SNøGG

If you like experimental Black Metal SNOGG might be the band for you. Anders Ekdahl ©2018

How important is the band’s name in giving out the right kind of vibe?
-I think the name is the first thing that person sees when they notice an album or a poster, and the first thing person ask for or seeks when they hear the music, so yeah, I think the name is very important. In our case, the name comes from old norsk meaning quick and in the same time, being read in Slovene it means snow. So we are referring to Nordic roots of our music, our genuine slavic touch to it and snow as the most beautiful but cold part of the nature.

I wanted to start a band in the 80s but couldn’t fin d the right people to do so with.
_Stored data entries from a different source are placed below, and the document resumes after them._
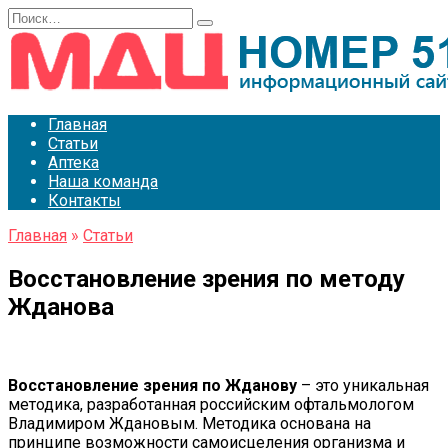
Перейти
Search
к
for:
содержанию
Главная
Статьи
Аптека
Наша команда
Контакты
Главная
»
Статьи
Восстановление зрения по методу
Жданова
Восстановление зрения по Жданову
– это уникальная
методика, разработанная российским офтальмологом
Владимиром Ждановым. Методика основана на
принципе возможности самоисцеления организма и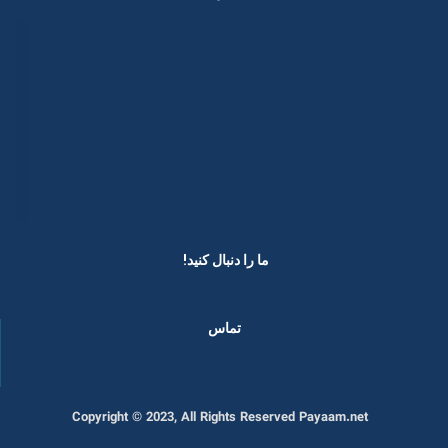
ما را دنبال کنید! ​
تماس
Copyright © 2023, All Rights Reserved Payaam.net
What was it that made you want to do the band?
-I went to music school at the age of 6, so music was since forever part of my life. If I don’t count school orchestras, I started my first band in my high school freshman year. It was a punk band and it didn’t last very long. From my experience I agree that it is very hard to find right people for exactly the music you want to create, therefore you need to adapt a bit, or continue searching.

With so many genres and sub-genres of metal today what is your definition of the music you play?
-It think freeride black metal encompasses it rather properly. It is a word we created to avoid criticism in the way ‘your black metal is not trve’. But If you want me to use familiar terms, I would say we play mix of experimental, atmospheric, symphonic, noise post-black metal. It could use more of them but it really depends from song to song or maybe even from part to part.
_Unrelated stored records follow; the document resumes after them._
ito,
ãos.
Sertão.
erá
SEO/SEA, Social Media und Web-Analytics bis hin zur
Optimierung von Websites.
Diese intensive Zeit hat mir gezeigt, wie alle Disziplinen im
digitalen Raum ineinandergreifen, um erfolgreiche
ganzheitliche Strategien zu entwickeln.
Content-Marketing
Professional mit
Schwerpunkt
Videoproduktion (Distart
How do you arrange the tracks? Is there a method to how you arrange the songs on a record?
-Every Snøgg recird was created differently. Demo was created at home, behind the computer and songs were stories from slavic mythology, so they were put together like a photo album. Just in the manner they sounded good one after another.
Snøgg ep was created that way that the drums were recorded firstly and then music for melodic instruments was written. It’s just one song that sings about dreams, so it was created as a big story.
Qivitoq was created on traditional way, on rehearsal but again there were four songs strongly connected, and even created one after another so there was no question how they would be lined up.
Abeloth was a result of a improvisation and it was recorded in the same way in studio. Although it was heavily post produced, the seclusion of the parts remained the same as it was on the beginning.

I am fascinated by how people can still come up with things that hasn’t been done before, chord structures that hasn’t been written, sentences that hasn’t been constructed before. Where do you find your inspiration to create?
-Inspiration comes by itself. Sometimes you just cannot make a new riff, another day the creativity bursts out of you so much that you need to record everything just that you don’t forget everything until tomorrow or even until the end of rehearsals. Some of inspiration defensively comes to me from other bands, at least subconsciously, but most of it comes from nature and people around me and complicated conections between them.
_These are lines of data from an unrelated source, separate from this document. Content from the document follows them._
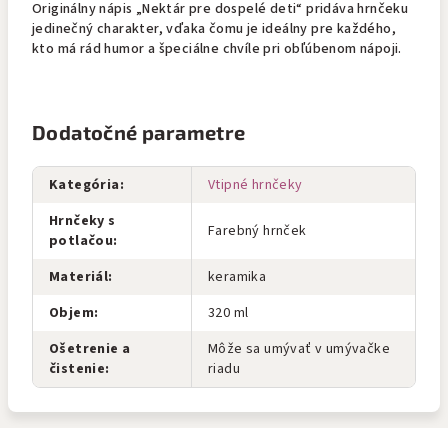
Originálny nápis „Nektár pre dospelé deti“ pridáva hrnčeku
jedinečný charakter, vďaka čomu je ideálny pre každého,
kto má rád humor a špeciálne chvíle pri obľúbenom nápoji.
Dodatočné parametre
Kategória
:
Vtipné hrnčeky
Hrnčeky s
Farebný hrnček
potlačou
:
Materiál
:
keramika
Objem
:
320 ml
Ošetrenie a
Môže sa umývať v umývačke
čistenie
:
riadu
How important is the graphic side of the band? How much thought goes into art work etc.?
-We have a friend of ours, a photographer and visual artist that does most of the visual art for us. We all bring ideas and then we decide together what will we use or make. I think visual side of the band is very important, like outfits, covers, posters, etc., but I cannot say we use a lot of time about it. We know what we like and what we want and we do it.

I get the feeling that more and more metalheads too are just downloading single tracks. Is the album as relevant today as it was in the 70s and 80s? Is digital killing the album?
-For me albums are still the main products that bands should produce. They give you space and time to tell your story. For me they are gonna survive forever. We see vinyls and tapes coming back in massive numbers and I think it’s a good thing. If some more comercial artists think they are gonna make more money, fans and ‘reach’ by releasing songs one at the time instead of an album, I don’t mind. But it’s just not my thing. Underground musicians shouldn’t worry about it.

Are we killing our beloved metal scene by supporting digital downloading or can anything positive come from supporting single tracks and not albums? Will the fan as we know him/her be gone soon?
-I don’t think that we are killing it. Our bandcamp sales are almost exclusively albums. It’s true that we don’t use other more track orientated music sale sites so I probably don’t have enough knowledge about this. But as I said before, underground musicans shouldn’t be concirned, and as long as there is music, there are gonna be fans.

Is there a scene to speak of for a band like yours? Where do you fit in?
-Yeah, metal scene is huge, even alternative metal scene is getting bigger. Beside that we play a lot of concerts on noise scene to. It’s not a big scene but these people are true gems. We cannot complain.

What does the future hold?
-We are going on a tour at the end of March with our sister band Carnifliate, and we are already preparing material for new record that should be released by the end of the year. We are also gonna be part of a compilation and we are also already booking future shows, so it’s busy as always at our camp.